Rhone vineyards

Cornas

Camping with small children is fairly torturous. After a week in a frequently rain soaked campsite in Brittany we were in dire need of some vestige of relaxation. 

A brief trip into the local town gave us the chance to investigate the local wine merchants and we emerged (after the only 5 minutes the children would allow us) with an assortment of bottles chosen in haste. That evening we waited until the children had collapsed from exhaustion in their sleeping bags and set about making the only supper one can make on a tiny camping stove: pasta and a simple salad. The wine was inspected only to discover that in our moment of haste we had in fact purchased a 2005 Paul Jaboulet St Pierre Cornas. The moment of relaxation had finally arrived – the dull pasta suddenly sprang to life by the light of the camping lantern at the first sip of spicy, heady Cornas. A wine full of verve and elegance made all the better by the (less elegant) al fresco dinning setting. I would like to say that we sipped the wine slowly and savoured every drop but quaffing with gusto is probably a more accurate description. 

I’m a firm fan of Cornas, particularly Paul Jaboulet’s St Pierre, so I haven’t been completely surprised by its increased popularity. Its resulting price increase was a little disappointing but inevitable so we shan’t dwell too much on what a bargain some of them used to be. 
Cornas, in the Northern Rhône, is a small appellation that produces red wine made from Syrah. So far in its description it sounds an awful lot like Hermitage or Côte Rôtie but its wines are very different. They are brooding and dark with a powerful flavour that is pure Syrah. They don’t have the softness or finesse that Hermitage and Côte Rôtie are known for but they can be elegant. With the right amount of age the fruit is full of blackcurrant and blackberries but with that lovely black pepper kick that lingers on the palate and encourages the lip smacking quaffing I mentioned earlier.  

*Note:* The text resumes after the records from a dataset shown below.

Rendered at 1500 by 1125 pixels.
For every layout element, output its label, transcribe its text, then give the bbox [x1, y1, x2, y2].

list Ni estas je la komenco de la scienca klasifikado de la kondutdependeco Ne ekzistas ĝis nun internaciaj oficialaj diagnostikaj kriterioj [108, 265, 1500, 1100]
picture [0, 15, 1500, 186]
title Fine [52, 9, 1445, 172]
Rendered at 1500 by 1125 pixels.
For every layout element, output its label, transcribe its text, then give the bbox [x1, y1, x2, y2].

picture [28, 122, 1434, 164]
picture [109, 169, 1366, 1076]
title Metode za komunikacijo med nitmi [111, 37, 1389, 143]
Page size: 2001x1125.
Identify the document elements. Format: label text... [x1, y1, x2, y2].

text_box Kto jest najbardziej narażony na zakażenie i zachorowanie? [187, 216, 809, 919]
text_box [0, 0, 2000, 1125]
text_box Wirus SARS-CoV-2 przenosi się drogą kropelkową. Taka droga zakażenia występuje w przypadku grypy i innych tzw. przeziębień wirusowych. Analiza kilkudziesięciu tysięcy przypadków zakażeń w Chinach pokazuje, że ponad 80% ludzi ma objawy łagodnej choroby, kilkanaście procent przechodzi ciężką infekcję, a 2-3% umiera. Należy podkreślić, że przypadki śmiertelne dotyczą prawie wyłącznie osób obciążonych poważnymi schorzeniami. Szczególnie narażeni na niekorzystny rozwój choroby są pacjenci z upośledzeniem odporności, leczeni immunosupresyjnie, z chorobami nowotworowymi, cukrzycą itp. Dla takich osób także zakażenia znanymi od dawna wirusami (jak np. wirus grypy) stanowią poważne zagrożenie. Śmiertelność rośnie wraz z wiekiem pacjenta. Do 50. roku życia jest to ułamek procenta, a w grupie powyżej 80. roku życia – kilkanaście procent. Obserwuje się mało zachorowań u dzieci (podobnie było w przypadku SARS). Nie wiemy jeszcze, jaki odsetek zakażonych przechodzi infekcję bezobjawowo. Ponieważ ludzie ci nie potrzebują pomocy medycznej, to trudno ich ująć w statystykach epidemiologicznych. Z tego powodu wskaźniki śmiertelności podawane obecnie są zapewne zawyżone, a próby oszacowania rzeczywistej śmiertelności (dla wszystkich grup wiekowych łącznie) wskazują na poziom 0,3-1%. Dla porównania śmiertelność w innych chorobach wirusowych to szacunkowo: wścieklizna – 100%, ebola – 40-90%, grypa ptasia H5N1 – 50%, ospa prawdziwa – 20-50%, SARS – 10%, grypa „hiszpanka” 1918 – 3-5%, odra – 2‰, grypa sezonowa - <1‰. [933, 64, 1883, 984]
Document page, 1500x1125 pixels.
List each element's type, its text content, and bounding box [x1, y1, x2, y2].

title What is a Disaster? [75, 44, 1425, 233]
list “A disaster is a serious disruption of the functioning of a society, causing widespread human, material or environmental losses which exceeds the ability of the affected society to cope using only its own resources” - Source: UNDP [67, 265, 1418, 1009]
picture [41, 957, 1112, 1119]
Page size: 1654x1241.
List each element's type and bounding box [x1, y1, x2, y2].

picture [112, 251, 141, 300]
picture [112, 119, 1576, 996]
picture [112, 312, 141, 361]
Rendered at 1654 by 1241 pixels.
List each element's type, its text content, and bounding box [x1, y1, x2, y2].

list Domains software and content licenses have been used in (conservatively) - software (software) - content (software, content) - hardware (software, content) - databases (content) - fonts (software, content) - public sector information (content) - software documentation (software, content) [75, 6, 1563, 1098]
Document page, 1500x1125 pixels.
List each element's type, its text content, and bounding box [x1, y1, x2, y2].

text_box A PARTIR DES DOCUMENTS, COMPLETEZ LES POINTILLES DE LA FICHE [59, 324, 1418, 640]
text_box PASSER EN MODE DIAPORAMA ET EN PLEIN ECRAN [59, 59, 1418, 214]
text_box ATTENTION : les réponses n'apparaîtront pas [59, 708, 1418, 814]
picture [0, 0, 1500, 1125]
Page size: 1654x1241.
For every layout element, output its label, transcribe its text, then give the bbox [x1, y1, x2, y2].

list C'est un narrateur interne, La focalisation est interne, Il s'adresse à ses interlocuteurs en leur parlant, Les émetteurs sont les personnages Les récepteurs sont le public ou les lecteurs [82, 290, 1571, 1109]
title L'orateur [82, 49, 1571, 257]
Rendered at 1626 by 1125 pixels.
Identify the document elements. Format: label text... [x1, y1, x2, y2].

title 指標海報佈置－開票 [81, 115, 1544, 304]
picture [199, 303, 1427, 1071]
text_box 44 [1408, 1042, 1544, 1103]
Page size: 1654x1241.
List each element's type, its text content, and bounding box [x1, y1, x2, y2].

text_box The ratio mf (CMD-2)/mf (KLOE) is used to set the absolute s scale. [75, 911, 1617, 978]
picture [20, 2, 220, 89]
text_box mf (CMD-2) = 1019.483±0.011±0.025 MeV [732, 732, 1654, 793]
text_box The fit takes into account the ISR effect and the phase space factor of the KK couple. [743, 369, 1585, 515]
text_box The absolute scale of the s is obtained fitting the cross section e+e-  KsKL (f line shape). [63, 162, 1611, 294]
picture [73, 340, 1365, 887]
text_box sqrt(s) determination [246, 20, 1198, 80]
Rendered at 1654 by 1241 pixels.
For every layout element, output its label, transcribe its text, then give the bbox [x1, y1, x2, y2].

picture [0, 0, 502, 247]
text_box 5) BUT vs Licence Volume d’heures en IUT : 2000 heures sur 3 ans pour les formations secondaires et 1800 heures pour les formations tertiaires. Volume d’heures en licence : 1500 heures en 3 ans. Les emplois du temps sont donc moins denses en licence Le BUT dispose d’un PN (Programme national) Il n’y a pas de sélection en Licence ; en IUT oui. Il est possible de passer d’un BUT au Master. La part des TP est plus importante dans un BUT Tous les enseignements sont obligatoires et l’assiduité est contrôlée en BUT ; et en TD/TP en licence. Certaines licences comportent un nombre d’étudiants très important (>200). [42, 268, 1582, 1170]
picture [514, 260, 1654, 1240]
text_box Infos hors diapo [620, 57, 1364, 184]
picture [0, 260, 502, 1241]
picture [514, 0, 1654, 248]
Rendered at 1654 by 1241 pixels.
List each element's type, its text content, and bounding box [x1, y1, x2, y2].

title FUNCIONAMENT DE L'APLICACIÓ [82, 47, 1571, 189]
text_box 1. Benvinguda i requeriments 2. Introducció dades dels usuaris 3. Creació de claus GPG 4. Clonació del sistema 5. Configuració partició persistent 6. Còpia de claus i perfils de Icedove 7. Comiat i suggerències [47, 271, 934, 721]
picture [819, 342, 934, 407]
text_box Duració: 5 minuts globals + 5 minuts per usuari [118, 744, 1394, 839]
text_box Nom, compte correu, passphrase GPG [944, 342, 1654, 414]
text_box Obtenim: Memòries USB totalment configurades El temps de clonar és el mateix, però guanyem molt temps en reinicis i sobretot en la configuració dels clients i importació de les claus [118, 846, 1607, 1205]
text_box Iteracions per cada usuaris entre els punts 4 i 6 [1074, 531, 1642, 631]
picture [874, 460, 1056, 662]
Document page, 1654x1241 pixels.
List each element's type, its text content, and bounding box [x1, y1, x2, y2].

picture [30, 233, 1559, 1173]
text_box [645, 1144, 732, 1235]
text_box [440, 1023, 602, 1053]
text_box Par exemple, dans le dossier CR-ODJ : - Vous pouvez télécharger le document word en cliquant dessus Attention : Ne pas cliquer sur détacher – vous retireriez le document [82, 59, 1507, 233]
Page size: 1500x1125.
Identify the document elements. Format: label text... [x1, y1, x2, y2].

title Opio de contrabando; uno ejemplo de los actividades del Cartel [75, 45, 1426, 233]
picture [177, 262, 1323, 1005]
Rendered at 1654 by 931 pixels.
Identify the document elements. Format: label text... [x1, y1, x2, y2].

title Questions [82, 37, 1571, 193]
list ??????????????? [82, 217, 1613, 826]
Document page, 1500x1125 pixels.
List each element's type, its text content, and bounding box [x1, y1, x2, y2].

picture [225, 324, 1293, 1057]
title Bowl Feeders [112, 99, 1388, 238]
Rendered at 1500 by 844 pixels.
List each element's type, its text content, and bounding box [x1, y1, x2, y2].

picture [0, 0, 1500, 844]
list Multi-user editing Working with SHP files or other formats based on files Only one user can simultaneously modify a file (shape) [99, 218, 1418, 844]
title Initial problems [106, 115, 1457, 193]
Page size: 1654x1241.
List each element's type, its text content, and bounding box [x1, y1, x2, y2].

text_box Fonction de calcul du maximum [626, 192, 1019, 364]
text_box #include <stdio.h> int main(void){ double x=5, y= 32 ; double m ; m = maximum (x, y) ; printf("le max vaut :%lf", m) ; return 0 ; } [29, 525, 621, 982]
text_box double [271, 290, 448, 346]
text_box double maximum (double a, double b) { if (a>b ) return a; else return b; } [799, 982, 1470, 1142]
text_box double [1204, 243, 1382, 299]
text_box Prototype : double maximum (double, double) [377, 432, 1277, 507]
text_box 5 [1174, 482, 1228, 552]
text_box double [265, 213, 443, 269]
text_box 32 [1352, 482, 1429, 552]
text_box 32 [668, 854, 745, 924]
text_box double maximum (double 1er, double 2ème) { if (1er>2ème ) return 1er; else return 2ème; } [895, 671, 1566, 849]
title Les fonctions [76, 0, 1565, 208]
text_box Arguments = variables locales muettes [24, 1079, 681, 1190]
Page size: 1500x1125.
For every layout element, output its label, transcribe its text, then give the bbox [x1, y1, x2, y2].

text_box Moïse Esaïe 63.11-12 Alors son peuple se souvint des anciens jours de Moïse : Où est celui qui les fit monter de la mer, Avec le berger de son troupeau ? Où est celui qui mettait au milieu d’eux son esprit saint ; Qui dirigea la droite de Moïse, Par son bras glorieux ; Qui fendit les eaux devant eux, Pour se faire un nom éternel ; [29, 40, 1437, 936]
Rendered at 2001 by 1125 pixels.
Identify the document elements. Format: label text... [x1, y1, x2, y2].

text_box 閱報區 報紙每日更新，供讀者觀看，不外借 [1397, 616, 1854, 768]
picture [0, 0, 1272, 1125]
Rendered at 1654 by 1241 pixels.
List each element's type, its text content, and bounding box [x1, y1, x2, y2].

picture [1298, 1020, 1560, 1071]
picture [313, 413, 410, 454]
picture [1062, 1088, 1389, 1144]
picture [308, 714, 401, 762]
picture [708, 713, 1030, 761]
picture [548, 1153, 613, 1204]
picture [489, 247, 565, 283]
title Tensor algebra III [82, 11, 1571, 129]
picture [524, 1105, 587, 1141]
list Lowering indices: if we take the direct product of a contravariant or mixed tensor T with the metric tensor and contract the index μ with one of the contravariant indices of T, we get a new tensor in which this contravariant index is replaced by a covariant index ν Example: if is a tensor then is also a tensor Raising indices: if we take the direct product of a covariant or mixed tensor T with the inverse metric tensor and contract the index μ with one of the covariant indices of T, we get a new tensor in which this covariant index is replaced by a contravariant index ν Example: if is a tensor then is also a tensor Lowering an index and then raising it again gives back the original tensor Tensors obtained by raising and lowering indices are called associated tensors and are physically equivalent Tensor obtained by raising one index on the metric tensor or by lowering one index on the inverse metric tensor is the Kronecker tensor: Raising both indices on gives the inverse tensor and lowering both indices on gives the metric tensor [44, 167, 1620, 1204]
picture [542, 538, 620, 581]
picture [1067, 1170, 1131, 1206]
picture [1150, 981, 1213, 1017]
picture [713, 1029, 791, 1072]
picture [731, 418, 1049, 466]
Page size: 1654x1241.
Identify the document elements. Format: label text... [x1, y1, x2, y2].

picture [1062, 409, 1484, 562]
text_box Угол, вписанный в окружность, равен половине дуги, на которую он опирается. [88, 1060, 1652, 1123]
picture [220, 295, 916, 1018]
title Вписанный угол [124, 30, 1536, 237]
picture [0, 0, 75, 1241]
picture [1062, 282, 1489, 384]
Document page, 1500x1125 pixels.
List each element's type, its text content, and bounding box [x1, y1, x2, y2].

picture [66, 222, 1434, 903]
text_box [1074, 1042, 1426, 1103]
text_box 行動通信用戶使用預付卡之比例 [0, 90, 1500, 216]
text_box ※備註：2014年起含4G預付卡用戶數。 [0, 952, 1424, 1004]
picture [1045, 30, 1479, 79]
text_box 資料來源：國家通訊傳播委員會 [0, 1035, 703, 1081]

However, this description is true to those wines produced post 2000. Prior to this Cornas had a tendency to be dried out and lacking in fruit. It was a wine that needed plenty of bottle age but couldn’t keep the freshness it so desperately needed. A change occurred though and production of Cornas headed towards a more modern fruit driven style that did it the world of good. The arrival of the next generation of winemakers is partly to thank for this change; they recognised the need for a finer balance and a wine that could be approached younger. There has also been a change in climate with the warmer weather bringing earlier ripening but also earlier picking making balance more achievable.

Some will argue that certain producers always made top quality Cornas even before 2000 but personally I wouldn’t take the risk on a bottle. We have also seen some spectacular vintages in the last two decades so there is little need to look for anything prior to this. 2001, 2005, 2009, 2010 all great years that will be drinking well now. 

I wouldn’t necessarily recommend our camping trip but I would happily encourage you to try Cornas. We have some of the afore mentioned 2005 Paul Jaboulet St Pierre Cornas but also a number of others that are great examples of the Cornas style that offer value as well. 

2005 Delas Freres Cornas Chante Perdrix £29 per bottle 
Delas Freres suffered a poor reputation up until it was overhauled in the late 90’s after being bought by the Roderer group. Better known perhaps for their Hermitage and Côte Rôtie the Cornas gets unfairly overlooked but does wonders for its value. A long lasting wine the 2005 vintage wasn’t shy and will therefore be good drinking now it’s a little older. 

2010 Domaine Vincent Paris Granit 30 Cornas £35 per bottle
One of the new generation of producers that emerged at the turn of the 21stCentury Vincent Paris reputation is of quality but also one of freshness and balance. The Granit 30 is classified as the ‘junior’ wine in his range and is lighter and zestier than others. At 10 years old you would want to drink this up quickly. 

2005 Paul Jaboulet Aine Domaine de Saint Pierre Cornas £50 per bottle 
2009 Paul Jaboulet Aine Domaine de Saint Pierre Cornas £50 per bottle
The infamous Cornas from two bumper years. Both are drinking well now but the 2009 will have a longer life. 

2006 Domaine Courbis La Sabarotte Cornas £47 per bottle 
2015 Domaine Courbis Les Eygats Cornas £90 per bottle
Courbis have been producing wines for many a century but the two brothers now in charge are responsible for the current reputation for modern winemaking and well balanced Cornas. They focus on single estate productions and the classic Syrah notes one expects in a Cornas are all there.
The 2006 La Sabarotte is definitely to be drunk over the next year and is a rich, brooding Cornas. The 2015 Les Eygats has all the positive qualities of La Sabarotte but with an elegance that makes it really stand out. It will need another few years in bottle but is worth the wait.